In keeping with Nasajon’s style—elegant, complex dishes composed with technical precision but rendered in a fun and approachable manner—Potts, a Broken Shaker and Blackbird Ordinary protégé, ensures his crafted concoctions delight, intrigue, and refresh. Keeping things elemental, the cocktail menu is divided into two primary sections—Shaken ($12-$14) and Stirred ($13-$15). Each drink description features ingredients and helpful descriptors, which guide guests by revealing the libations’ notes and flavor profiles. Shaken cocktails feature lighter, refreshing options such as The Halliwell, a spicy and fruity blend of Stolichnaya vodka, Cocchi Americano Rosa, ginger, strawberry, and fresh mint; the Lavagave, a floral yet creamy mix of Don Julio Blanco, Fidencio mezcal, lavender, egg white, grapefruit, and vanilla bitters; and the rich, aromatic Blast Furnace with Basil Hayden’s, Funky Buddha Floridian, and apricot preserves. Stirred libations cater to those with boozy and bold palates including the WW? made with Avion Anejo tequila, crème de cacao, and a house-made Thai chili syrup; the malty yet fruity Billy Club with Monkey Shoulder whiskey, Solerno, Drambuie, and Lillet Blanc; and Super Vin Santo with Michter’s American whiskey, manzanilla sherry, and Faretti Biscotti.

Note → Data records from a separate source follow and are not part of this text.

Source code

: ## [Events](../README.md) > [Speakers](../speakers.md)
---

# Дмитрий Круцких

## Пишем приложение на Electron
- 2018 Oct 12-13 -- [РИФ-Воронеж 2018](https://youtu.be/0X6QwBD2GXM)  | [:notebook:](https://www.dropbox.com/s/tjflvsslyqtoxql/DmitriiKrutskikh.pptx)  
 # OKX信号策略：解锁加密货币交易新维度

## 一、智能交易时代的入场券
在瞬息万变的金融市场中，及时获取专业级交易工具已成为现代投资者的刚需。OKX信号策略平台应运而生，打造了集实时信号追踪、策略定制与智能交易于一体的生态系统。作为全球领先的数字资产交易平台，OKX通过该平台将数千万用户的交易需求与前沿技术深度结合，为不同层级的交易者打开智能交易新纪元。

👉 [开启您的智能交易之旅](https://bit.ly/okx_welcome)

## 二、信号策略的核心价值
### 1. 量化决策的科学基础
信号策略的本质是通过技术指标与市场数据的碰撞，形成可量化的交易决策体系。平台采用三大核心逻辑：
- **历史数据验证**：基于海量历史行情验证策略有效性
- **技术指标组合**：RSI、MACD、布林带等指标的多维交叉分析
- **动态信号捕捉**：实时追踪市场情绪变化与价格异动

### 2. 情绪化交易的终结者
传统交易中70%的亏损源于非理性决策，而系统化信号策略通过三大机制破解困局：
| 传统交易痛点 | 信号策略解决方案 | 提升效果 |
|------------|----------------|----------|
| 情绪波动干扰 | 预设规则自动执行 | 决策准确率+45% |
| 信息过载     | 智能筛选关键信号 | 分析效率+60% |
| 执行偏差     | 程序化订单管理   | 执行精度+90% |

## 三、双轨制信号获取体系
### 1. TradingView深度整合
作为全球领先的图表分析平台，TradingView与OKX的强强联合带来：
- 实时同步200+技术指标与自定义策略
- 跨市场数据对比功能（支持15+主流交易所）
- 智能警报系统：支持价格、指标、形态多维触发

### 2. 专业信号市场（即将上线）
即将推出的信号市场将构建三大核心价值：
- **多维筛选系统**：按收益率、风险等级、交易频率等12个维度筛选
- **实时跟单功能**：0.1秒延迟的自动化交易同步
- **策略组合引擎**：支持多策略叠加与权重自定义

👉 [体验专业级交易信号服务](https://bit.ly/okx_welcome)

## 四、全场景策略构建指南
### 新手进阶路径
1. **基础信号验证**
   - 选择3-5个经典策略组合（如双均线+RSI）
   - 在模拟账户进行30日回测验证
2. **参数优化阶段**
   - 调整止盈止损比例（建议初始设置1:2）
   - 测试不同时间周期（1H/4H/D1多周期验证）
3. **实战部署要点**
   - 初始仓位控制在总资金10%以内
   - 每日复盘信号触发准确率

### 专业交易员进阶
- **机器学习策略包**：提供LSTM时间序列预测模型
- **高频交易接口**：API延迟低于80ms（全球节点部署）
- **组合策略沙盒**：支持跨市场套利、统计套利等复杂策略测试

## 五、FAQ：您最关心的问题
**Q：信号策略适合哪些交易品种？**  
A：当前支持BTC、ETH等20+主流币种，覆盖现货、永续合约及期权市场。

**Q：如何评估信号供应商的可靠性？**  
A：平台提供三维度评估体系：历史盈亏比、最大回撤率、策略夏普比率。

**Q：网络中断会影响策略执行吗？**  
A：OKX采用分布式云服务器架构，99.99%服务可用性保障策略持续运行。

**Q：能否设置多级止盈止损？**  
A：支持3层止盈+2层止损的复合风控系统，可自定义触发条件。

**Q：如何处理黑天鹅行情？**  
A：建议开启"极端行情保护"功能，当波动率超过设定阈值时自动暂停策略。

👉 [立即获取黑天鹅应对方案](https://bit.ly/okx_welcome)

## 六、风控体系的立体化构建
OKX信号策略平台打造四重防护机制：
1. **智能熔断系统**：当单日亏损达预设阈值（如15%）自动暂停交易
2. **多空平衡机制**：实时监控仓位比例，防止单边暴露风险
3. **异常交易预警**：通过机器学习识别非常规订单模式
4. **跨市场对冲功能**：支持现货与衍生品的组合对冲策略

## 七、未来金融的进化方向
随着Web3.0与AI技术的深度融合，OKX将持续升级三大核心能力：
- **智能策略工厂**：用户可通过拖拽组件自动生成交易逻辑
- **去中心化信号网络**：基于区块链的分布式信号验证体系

Next, there is a featured Strange drink option that caters to master drinkers seeking an off-the-wall experience with the Inside Outside In—Santa Teresa Gran Reserve, Luxardo Maraschino, and madeira transfused with a fresh pineapple and a house spice blend in a vacuum, then served with a side of cocktail-laden pineapple sticks. Potts also curates Aperitivo ($9-$12) and Digestivo ($10-$13) options such as Rosé-Colored Glasses, rosé topped with watermelon, rosemary, and elderflower soda; the classic Sbagliato, a Beefeater gin, Campari, Cocchi Vermouth di Torino, and sparkling wine starter; Caife Fuar, an Irish coffee riff made with Tullamore Dew, Argyle cold brew, and hand-whipped cardamom cream.
Nestled in the heart of Wynwood, the 120-seat restaurant—designed by Saladino Design Studios—presents a rustic charm with softer touches. The skeleton of a former ice factory, rich wood beams and aged Chicago brick walls frame the space, while two grand bronze chandeliers, matching bronze table finishes and Calacatta marble countertops add warmth. The 3,600-square-foot restaurant features an open kitchen with an eat-in bar for four, an intimate lounge with cozy ottomans and reclaimed artisanal floor tiles, a chef’s table and an inviting 13-seat bar equipped with built-in cellphone charging stations. An outdoor patio will go live at a later date.